I want to know my own will, and to move with it. That was, after all, the whole point of the changes which led me here. I felt I had a firm idea of it in April and May, but as the summer passed it slipped more and more from my grasp. August and it seemed to disappear altogether. My days are peaceful on the exterior, but inside they are a turmoil. I have folded my desire for peace, let alone to know my own will, so deep I can’t quite get my fingers on it.
I want to unfold. Let no place in me hold itself closed, for where I am closed, I am false. Closed equals hidden, equals secret. Why choose folded, to remain closed? Fear, shame, guilt. Fear of my own inadequacies; shame that after all of the grace and the love I am still much afraid; guilt for the ways (large and small) that I know I am failing the gift of this time.
Unfolding. Unfolding equals exposing, unearthing, truth-telling. Exposing my vulnerabilities (the snivelling coward that lurks in my heart); unearthing through careful toil my hopes and dreams; telling the truth about my uncertainties and shortcomings, but also my talents and courage (which share space with that coward).
I want to unfold. Because, unfolded, I am myself: a plain square of paper, open to the sunlight. Able to breathe because I am no longer tightly crimped. My pride wants me to “be among the wise ones — or alone”, but truthfully, I am content to be alone and small enough for this world. It’s only on my bad days I think, “Any smaller or more alone, and I would disappear.”
As I sat in the Peace Garden, contemplating the Rilke poem through the oddly curved lens of my current life-in-limbo, I wasn’t thinking about the Divine, or Rilke’s obvious desire for deeper connection and relationship with God. I wan’t thinking of peace. I was thinking about the falseness of being closed – of pretending to be less needy or more sure than I am. Of the artiface, not the art, of origami.

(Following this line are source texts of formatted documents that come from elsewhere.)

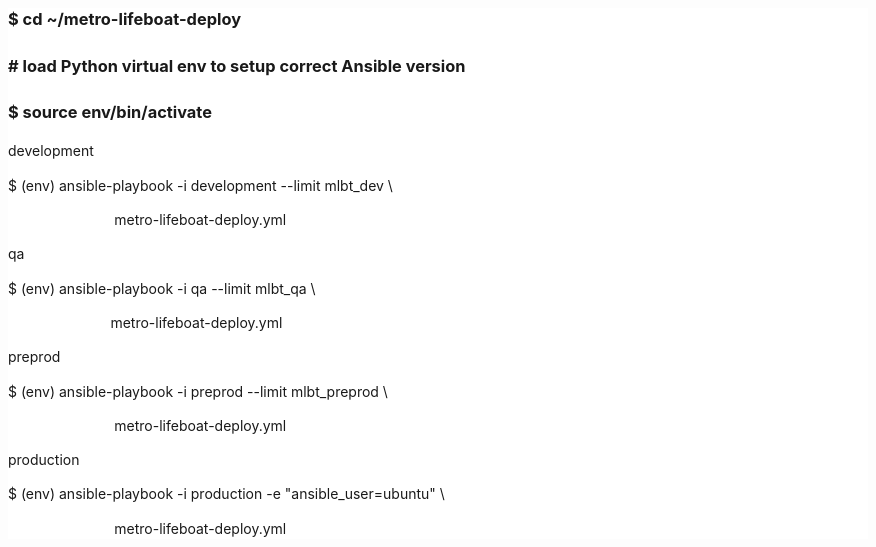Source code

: ### $ cd ~/metro-lifeboat-deploy

### \# load Python virtual env to setup correct Ansible version

### $ source env/bin/activate

development

$ (env) ansible-playbook -i development --limit mlbt_dev \

                           metro-lifeboat-deploy.yml

qa

$ (env) ansible-playbook -i qa --limit mlbt_qa \

                          metro-lifeboat-deploy.yml

preprod

$ (env) ansible-playbook -i preprod --limit mlbt_preprod \

                           metro-lifeboat-deploy.yml

production

$ (env) ansible-playbook -i production -e "ansible_user=ubuntu" \

                           metro-lifeboat-deploy.yml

And then I saw it: one tiny white paper crane among the plantings. Fragile and pure, untouched by the dirt it rested upon. One wish, not the famous one-thousand, for peace. One tiny, fledgeling hope for something better. And I laughed, realizing that while a person should take care to remain unfolded, it is fine for paper. The paper crane was made more by folding, while I was less. Yet both of us yearn for peace – the peace that comes with understanding and compassion.